Cinquenta dias antes da eleição americana, a Folha começou a publicar a série de reportagens “50 estados, 50 problemas”, que se debruça sobre questões estruturais dos EUA e presentes na campanha eleitoral que decidirá se Donald Trump continua na Casa Branca ou se entrega a Presidência a Joe Biden.
Até 3 de novembro, dia da votação, os 50 estados do país serão o ponto de partida para analisar com que problemas o próximo —ou o mesmo— líder americano terá de lidar.
O governador de Nova Jersey não conseguiu esconder a irritação. “Às vezes há insanidade nas redes sociais. Esta é minha filha, que não fez uma festa de despedida de solteira e não vai se casar neste final de semana. Só para que vocês saibam, seus idiotas que acreditam nessa história”, disse o democrata Phil Murphy em entrevista coletiva no fim de julho.
Mais de 5.200 pessoas haviam compartilhado em redes sociais uma foto de uma jovem sem máscara em uma despedida de solteira, no meio de uma aglomeração, dizendo se tratar da filha de Murphy. Não era.
A disseminação de fake news não é um fenômeno novo, mas se tornou ingrediente inevitável das campanhas eleitorais americanas a partir de 2016, ano em que o presidente Donald Trump venceu as eleições —com ajuda de trolls, robôs e contas falsas ligadas ao Kremlin.
As contas russas espalharam notícias falsas sobre a então candidata democrata, Hillary Clinton, dizendo que ela estaria envolvida em rituais satânicos, e se empenharam em disparar mensagens distorcidas para fazer eleitores negros desistirem de votar na adversária do republicano.
Dois mil e dezesseis também foi o ano em que Edgar M. Welch entrou numa filial da pizzaria Comet Ping Pong em Washington com um fuzil AR-15 e um revólver calibre 38.
Welch chegou atirando para, segundo ele, libertar as “crianças presas em gaiolas no porão” do estabelecimento, vítimas da “rede de pedófilos do Partido Democrata”.
A notícia falsa sobre a tal rede de pedófilos começou a viralizar em blogs de direita, nas redes usadas pelos integrantes do alt-right como o 4chan, após o WikiLeaks vazar emails enviados pelo chefe da campanha de Hillary, John Podesta, que conhecia o dono da pizzaria.
De lá, a teoria conspiratória ganhou tração no Facebook e no Twitter e chegou até Welch, que disse ao New York Times acreditar que Hillary Clinton matava crianças com suas próprias mãos.
Conhecido como Pizzagate, o episódio foi absorvido pelo QAnon, a teoria conspiratória segundo a qual Trump tenta derrotar um “Estado profundo” infiltrado entre os funcionários de carreira em Washington e uma elite de pedófilos ligada ao Partido Democrata.
O Pizzagate ressuscitou em contas do QAnon no TikTok neste ano.
Facebook, Twitter e TikTok baniram todas as contas relacionadas ao QAnon, mas as notícias falsas propagadas pelos conspiracionistas já haviam feito estrago.
Segundo pesquisa do Pew Research Center, 41% dos eleitores republicanos que já haviam ouvido falar no QAnon achavam que o movimento é positivo para os Estados Unidos.

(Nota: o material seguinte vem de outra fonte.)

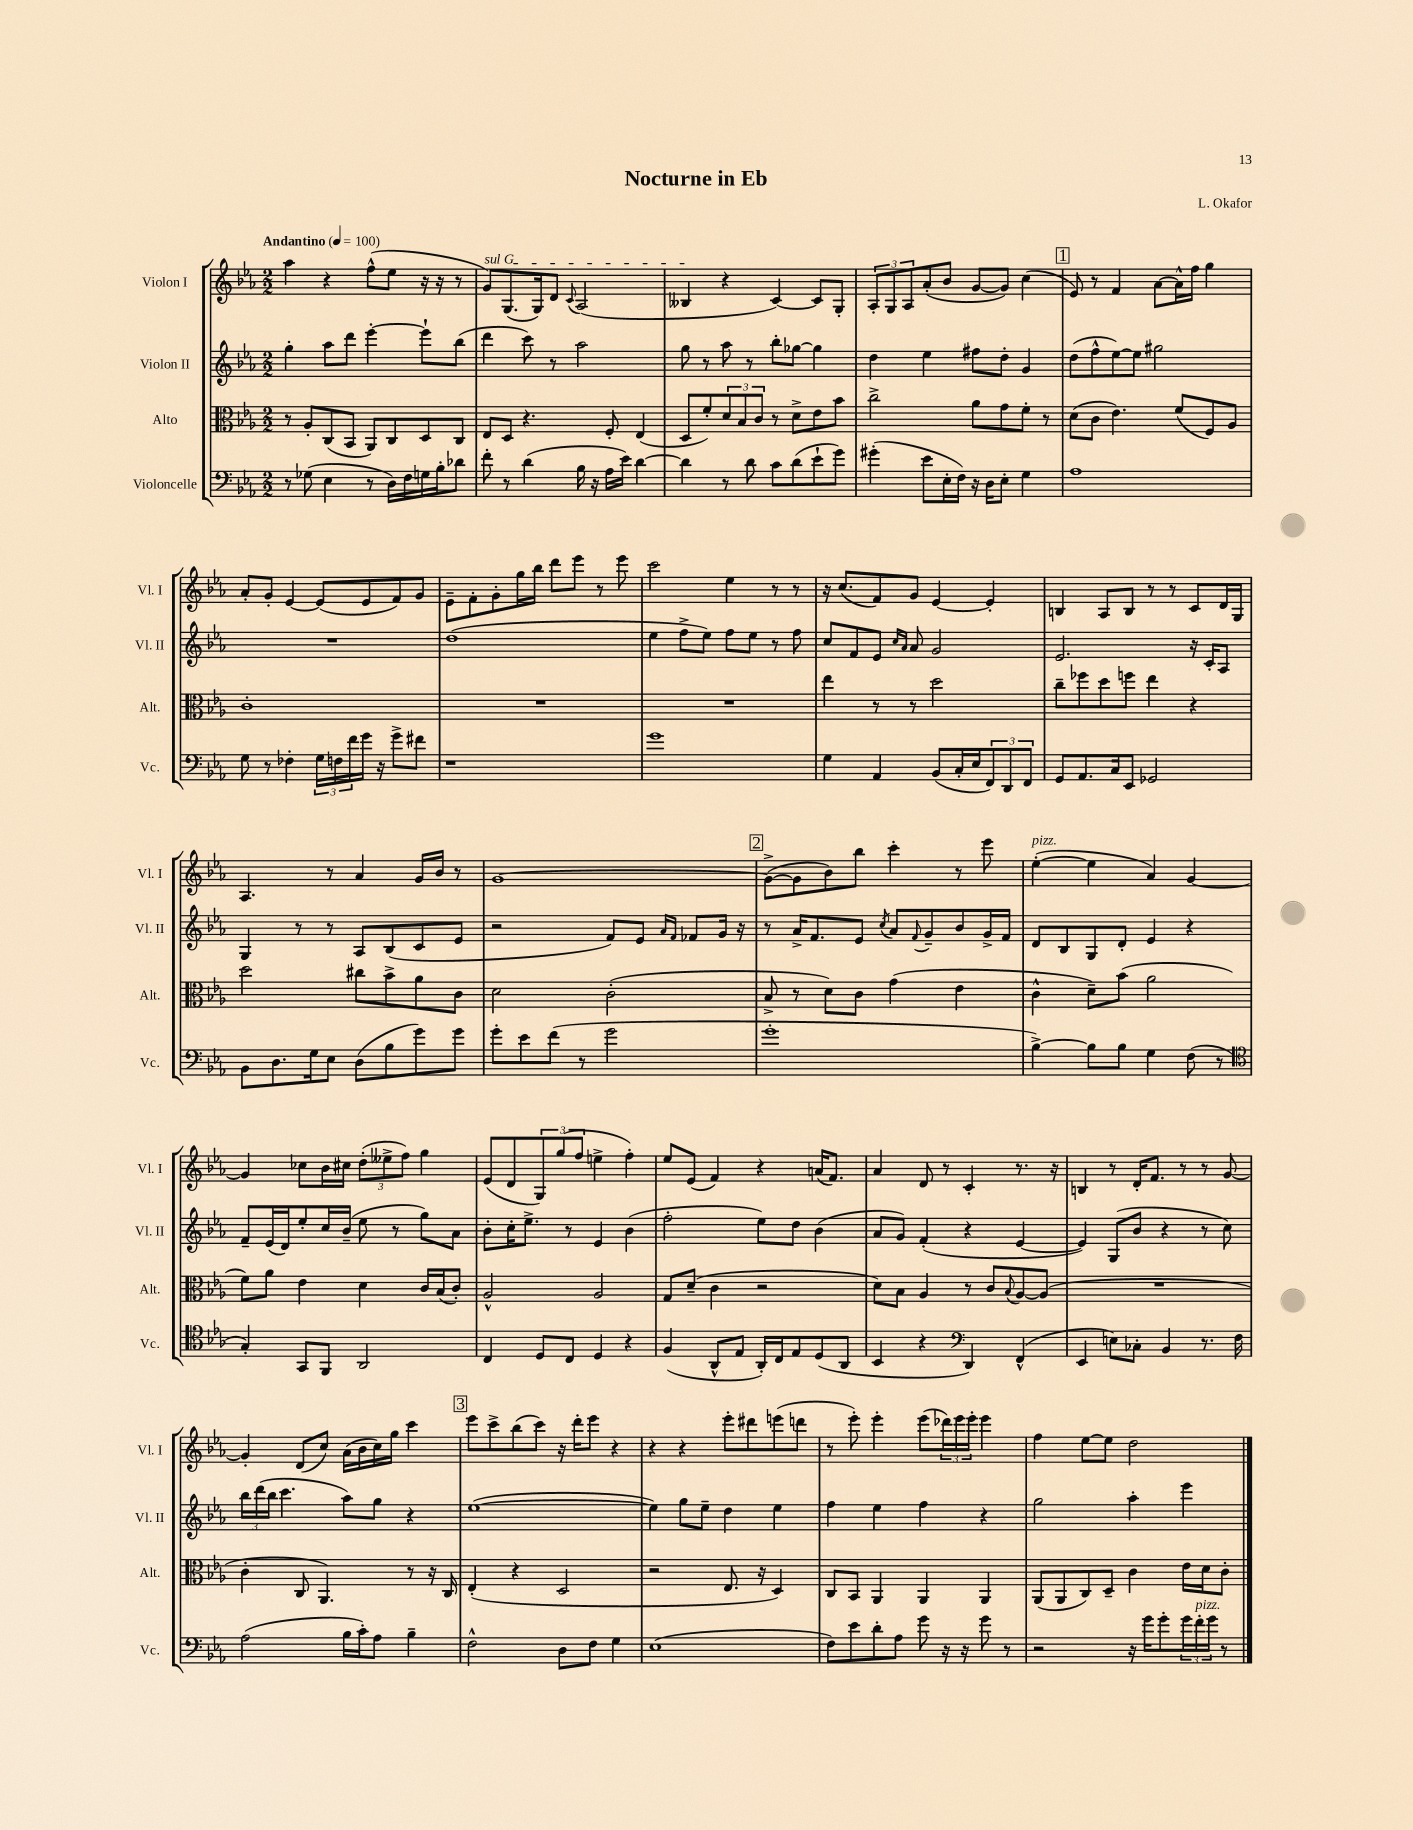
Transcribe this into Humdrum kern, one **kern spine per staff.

O próprio presidente Trump, ao ser questionado sobre o QAnon, recusou-se a desmentir a teoria mentirosa e disse apenas: “Ouvi falar que essas são pessoas que amam nosso país”.

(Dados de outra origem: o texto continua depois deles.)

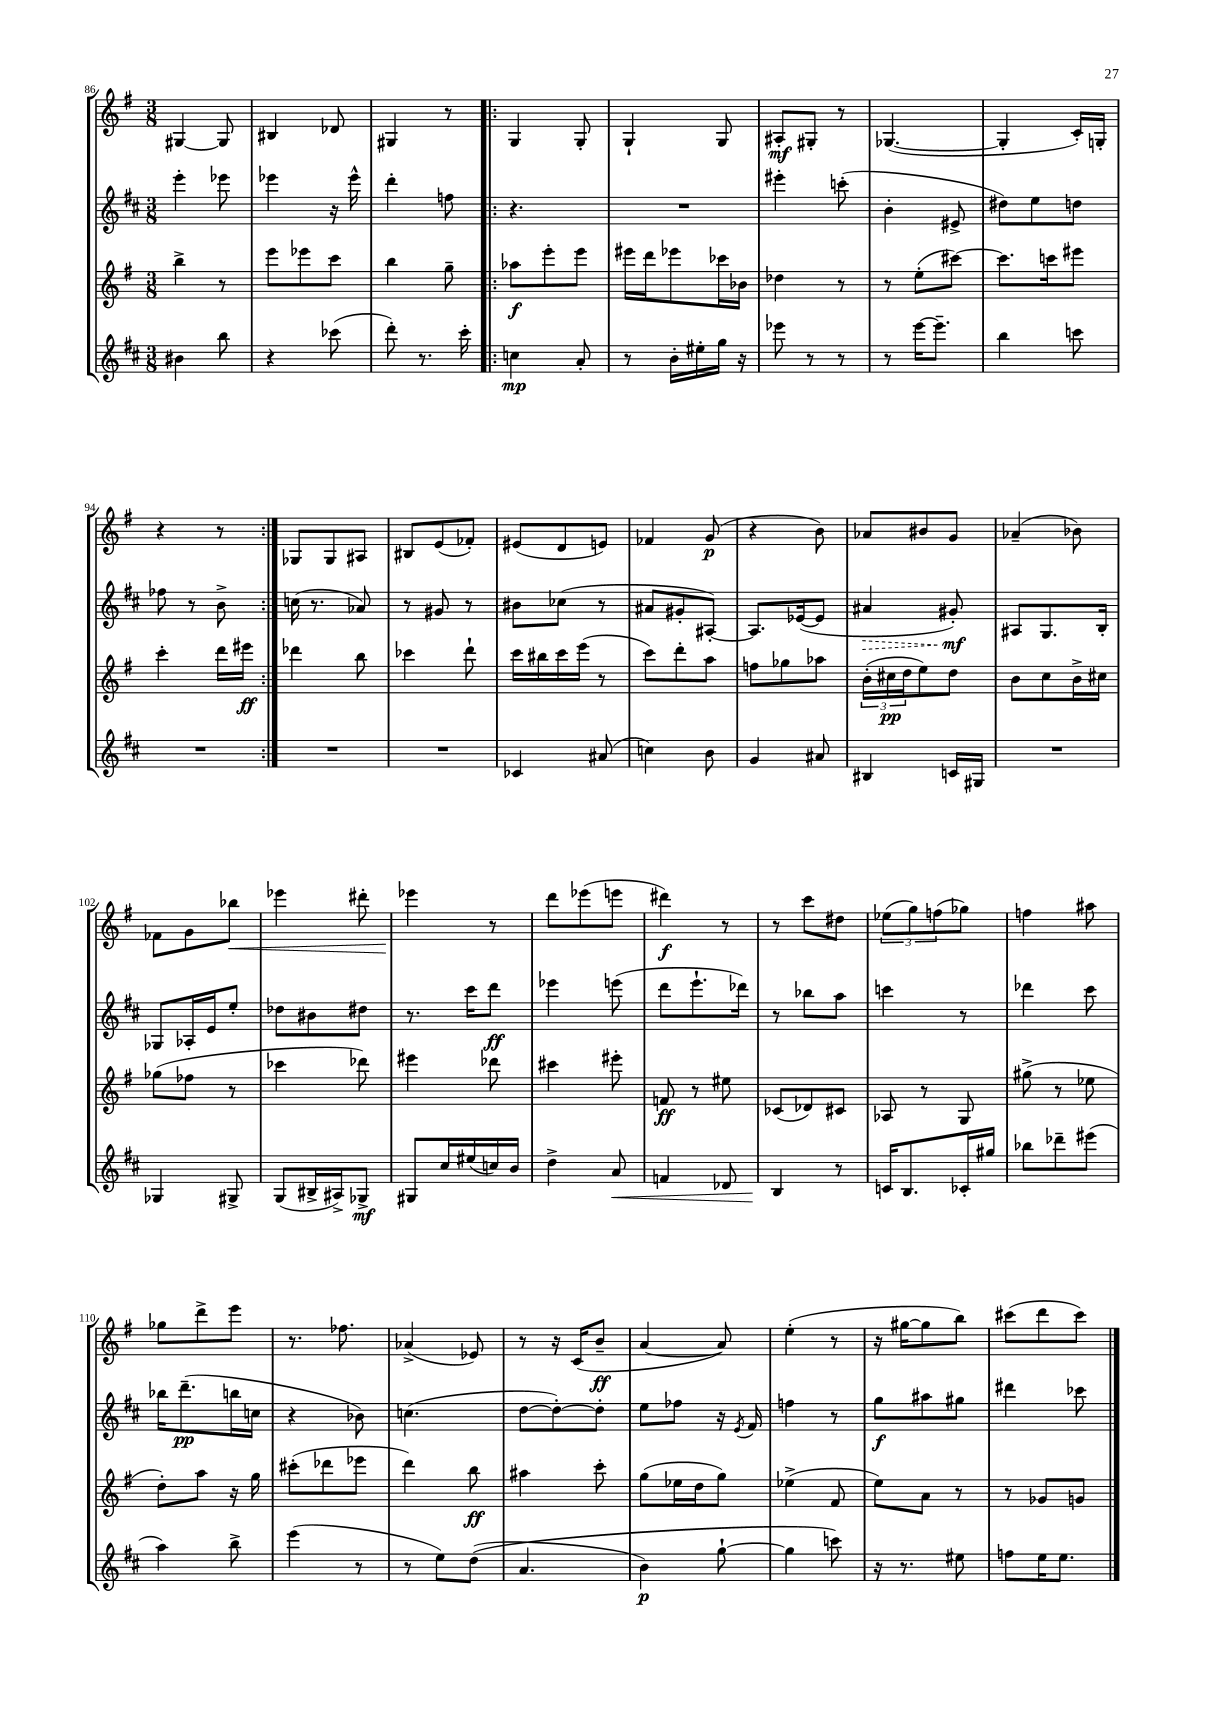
<<
\new StaffGroup <<
\new Staff = "s0" {
    \clef treble \key g \major \numericTimeSignature \time 3/8
    gis4~ gis8 |
    bis4 des'8 |
    gis4 r8 |
    \repeat volta 2 { g4 g8-. |
    g4-! g8 |
    ais8-.\mf gis8-. r8 |
    ges4.~( |
    ges4-. c'16-.) g16-. |
    r4 r8 | }
    ges8 ges8 ais8 |
    bis8 e'8( fes'8-.) |
    eis'8( d'8 e'8) |
    fes'4 g'8\p( |
    r4 b'8) |
    aes'8 bis'8 g'8 |
    aes'4--( bes'8) |
    fes'8 g'8 bes''8\< |
    ees'''4 dis'''8-. |
    ees'''4\! r8 |
    d'''8 ees'''8( e'''8 |
    dis'''4\f) r8 |
    r8 c'''8 dis''8 |
    \tuplet 3/2 { ees''8( g''8) f''8( } ges''8) |
    f''4 ais''8 |
    ges''8 d'''8-> e'''8 |
    r8. fes''8. |
    aes'4->( ees'8) |
    r8 r16 c'16( b'8--\ff |
    a'4~ a'8) |
    e''4-.( r8 |
    r16 gis''16~ gis''8 b''8) |
    cis'''8( d'''8 cis'''8) \bar "|." |
}
\new Staff = "s1" {
    \clef treble \key d \major \numericTimeSignature \time 3/8
    e'''4-. ees'''8 |
    ees'''4 r16 ees'''16-^ |
    d'''4-. f''8 |
    \repeat volta 2 { r4. |
    R4. |
    eis'''4-. c'''8-.( |
    b'4-. eis'8-> |
    dis''8) e''8 d''8 |
    fes''8 r8 b'8-> | }
    c''16( r8. aes'8) |
    r8 gis'8 r8 |
    bis'8 ces''8( r8 |
    ais'8 gis'8-. ais8~-.) |
    ais8. ees'16~( ees'8 |
    \once \override Hairpin.style = #'dashed-line ais'4\> gis'8-.\mf\!) |
    ais8 g8. b16-. |
    ges8 aes16-. e'16 e''8-. |
    des''8 bis'8 dis''8 |
    r8. cis'''16 d'''8\ff |
    ees'''4 e'''8( |
    d'''8 e'''8.-! des'''16) |
    r8 bes''8 a''8 |
    c'''4 r8 |
    des'''4 cis'''8 |
    bes''16 d'''8.--\pp( b''16 c''16 |
    r4 bes'8) |
    c''4.( |
    d''8~ d''8~-.) d''8-. |
    e''8 fes''8 r16 \acciaccatura { e'8 } fis'16 |
    f''4 r8 |
    g''8\f ais''8 gis''8 |
    dis'''4 ces'''8 \bar "|." |
}
\new Staff = "s2" {
    \clef treble \key g \major \numericTimeSignature \time 3/8
    b''4-> r8 |
    e'''8 ees'''8 c'''8 |
    b''4 g''8-- |
    \repeat volta 2 { aes''8\f e'''8-. e'''8 |
    eis'''16 d'''16 ees'''8 ces'''16 bes'16 |
    des''4 r8 |
    r8 e''8-.( cis'''8~) |
    cis'''8. c'''16 eis'''8 |
    c'''4-. d'''16 eis'''16\ff | }
    des'''4 b''8 |
    ces'''4 d'''8-! |
    c'''16 bis''16 c'''16 e'''16( r8 |
    c'''8) d'''8-. a''8 |
    f''8 ges''8 aes''8 |
    \tuplet 3/2 { b'16-.( cis''16\pp d''16 } e''8) d''8 |
    b'8 c''8 b'16-> cis''16 |
    ges''8( fes''8 r8 |
    ces'''4 des'''8) |
    eis'''4 des'''8 |
    cis'''4 eis'''8-. |
    f'8\ff r8 eis''8 |
    ces'8( des'8) cis'8 |
    aes8 r8 g8 |
    gis''8->( r8 ees''8 |
    d''8-.) a''8 r16 g''16 |
    cis'''8-.( des'''8 ees'''8 |
    d'''4) b''8\ff |
    ais''4 c'''8-. |
    g''8( ees''16 d''16 g''8) |
    ees''4->( fis'8 |
    e''8) a'8 r8 |
    r8 ges'8 g'8 \bar "|." |
}
\new Staff = "s3" {
    \clef treble \key d \major \numericTimeSignature \time 3/8
    bis'4 b''8 |
    r4 ces'''8( |
    d'''8-.) r8. cis'''16-. |
    \repeat volta 2 { c''4\mp a'8-. |
    r8 b'16-. eis''16-. g''16 r16 |
    ees'''8 r8 r8 |
    r8 e'''16~ e'''8.-- |
    b''4 c'''8 |
    R4. | }
    R4. |
    R4. |
    ces'4 ais'8( |
    c''4) b'8 |
    g'4 ais'8 |
    bis4 c'16 gis16 |
    R4. |
    ges4 gis8-> |
    g8( bis16-> ais16->) ges8->\mf |
    gis8 cis''16 eis''16( c''16) b'16 |
    d''4-> a'8\< |
    f'4 des'8 |
    b4\! r8 |
    c'16 b8. ces'16-. gis''16 |
    bes''8 des'''8-- eis'''8( |
    a''4) b''8-> |
    e'''4( r8 |
    r8 e''8) d''8(\( |
    a'4. |
    b'4\p) g''8~-! |
    g''4 c'''8\) |
    r16 r8. eis''8 |
    f''8 e''16 e''8. \bar "|." |
}
>>
>>
\layout { \context { \Score currentBarNumber = #86 } }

Trump, aliás, é um dos maiores divulgadores de notícias falsas. Em julho, retuitou mais de uma vez o vídeo em que uma médica fazia afirmações mentirosas sobre a eficácia da hidroxicloroquina no tratamento da Covid-19. O vídeo teve milhões de compartilhamentos antes de ser banido de várias plataformas.
Minorias étnicas, raciais e mulheres são sempre as principais afetadas por campanhas de difamação e fake news. A candidata democrata a vice Kamala Harris, descendente de mãe indiana e pai jamaicano negro, claro, transformou-se em um dos maiores alvos.
Circulam pelas redes sociais milhares de mensagens afirmando que Kamala não poderia se candidatar à Vice-Presidência dos EUA por ser filha de imigrantes e dizendo que ela havia mantido relações sexuais com chefes para subir na vida.
Um dos disseminadores dessas mentiras é o presidente, que afirmou em agosto ter ouvido de um advogado “muito qualificado” que Kamala não podia ser candidata a vice, mas que não sabia se era verdade. Não causa surpresa: Trump também foi um dos maiores promotores da “conspiração birther” —segundo a qual o ex-presidente Barack Obama teria nascido no Quênia e, assim, não podia ser presidente.
Em tempo: Obama nasceu mesmo no Havaí, e Kamala, que nasceu na Califórnia, pode se candidatar.